Woodward's has worked out a plan with the Nunavut government to free the beached tanker. Fuel will be pumped from it to another tanker until the stranded tanker is light enough to float. That operation could take more than a week.

Last month, another tanker owned by Woodward's ran aground near Pangnirtung, on southern Baffin Island.

The tanker had finished unloading a bulk shipment of gasoline on Aug. 8 when it became grounded in the local harbour, tipping at an angle in low tide.

No fuel spilled from that ship, which eventually became dislodged in high tide within hours. But the incident alarmed Pangnirtung community officials, who said they are not prepared to deal with a major fuel spill.

Ugyuk said a major spill in Gjoa Haven would have been devastating.

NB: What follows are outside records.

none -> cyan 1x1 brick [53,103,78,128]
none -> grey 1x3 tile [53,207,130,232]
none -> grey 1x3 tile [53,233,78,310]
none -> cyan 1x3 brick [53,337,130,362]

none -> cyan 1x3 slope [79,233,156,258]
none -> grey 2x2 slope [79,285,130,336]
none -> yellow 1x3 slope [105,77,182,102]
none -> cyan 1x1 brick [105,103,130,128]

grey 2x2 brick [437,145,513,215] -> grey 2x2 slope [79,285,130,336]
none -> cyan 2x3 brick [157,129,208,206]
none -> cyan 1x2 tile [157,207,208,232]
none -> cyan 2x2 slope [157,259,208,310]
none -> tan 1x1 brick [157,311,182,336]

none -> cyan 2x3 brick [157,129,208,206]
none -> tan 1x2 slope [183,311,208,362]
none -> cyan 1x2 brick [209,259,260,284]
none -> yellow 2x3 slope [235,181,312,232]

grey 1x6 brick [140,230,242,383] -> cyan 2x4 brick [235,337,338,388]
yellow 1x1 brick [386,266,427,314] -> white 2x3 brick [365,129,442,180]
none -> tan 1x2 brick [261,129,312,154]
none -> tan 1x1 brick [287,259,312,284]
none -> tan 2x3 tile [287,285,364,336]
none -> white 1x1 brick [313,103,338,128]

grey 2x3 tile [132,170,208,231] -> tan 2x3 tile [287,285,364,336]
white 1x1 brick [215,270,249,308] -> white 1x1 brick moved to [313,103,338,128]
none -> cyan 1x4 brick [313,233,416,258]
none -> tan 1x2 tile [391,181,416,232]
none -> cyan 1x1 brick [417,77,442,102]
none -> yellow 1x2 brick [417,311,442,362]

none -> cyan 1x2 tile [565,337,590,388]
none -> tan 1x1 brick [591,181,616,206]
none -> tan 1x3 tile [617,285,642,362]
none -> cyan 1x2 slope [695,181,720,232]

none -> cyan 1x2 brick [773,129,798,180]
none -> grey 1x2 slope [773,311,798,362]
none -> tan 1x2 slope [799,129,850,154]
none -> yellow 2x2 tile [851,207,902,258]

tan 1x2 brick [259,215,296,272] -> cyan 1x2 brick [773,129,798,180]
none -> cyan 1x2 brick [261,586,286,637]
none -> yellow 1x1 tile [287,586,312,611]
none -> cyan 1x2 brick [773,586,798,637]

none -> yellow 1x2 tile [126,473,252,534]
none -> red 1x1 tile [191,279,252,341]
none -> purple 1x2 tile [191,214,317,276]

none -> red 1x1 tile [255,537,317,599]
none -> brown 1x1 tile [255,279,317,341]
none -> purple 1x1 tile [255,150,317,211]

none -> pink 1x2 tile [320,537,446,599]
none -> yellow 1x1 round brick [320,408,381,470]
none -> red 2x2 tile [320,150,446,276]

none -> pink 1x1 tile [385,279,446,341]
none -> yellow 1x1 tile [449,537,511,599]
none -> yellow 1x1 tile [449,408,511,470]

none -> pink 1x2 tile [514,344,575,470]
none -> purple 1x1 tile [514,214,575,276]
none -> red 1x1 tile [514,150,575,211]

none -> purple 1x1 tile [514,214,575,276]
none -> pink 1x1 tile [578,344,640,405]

"I don't know if people are prepared for it. I know we're prepared for a small fuel leak," she said.
So tell me!!!!
Comment by James Ippel on 8th September 2010
I presume that this tanker was delivering winter fuel for the communites in isolated areas. It ran aground on an unchartered reef. Who is responsible? Is it the Gov't for not providing the proper maps, or is it the shipping comany delivering the much needed winter fuel? I would respectfully suggest that the governing authority should take the inititative and ensure that the shipping industry have the current information for the safe transportation of dangerous goods.
This tanker was double hulled, and no damage or leakage occured. These are the same kind of tankers that would be used by Enbridge in the Douglas Channel, so take heed! Sometimes mankind can build something that is safe.
never prepared...
Comment by Trevor Amos on 7th September 2010
i don't think any amount of preparedness would suffice...the damage, even if it was negligible, wold still be a catastophe. we are losing so much in the way of ecosytems these days that we can ill afford to lose anymore...no matter where it is.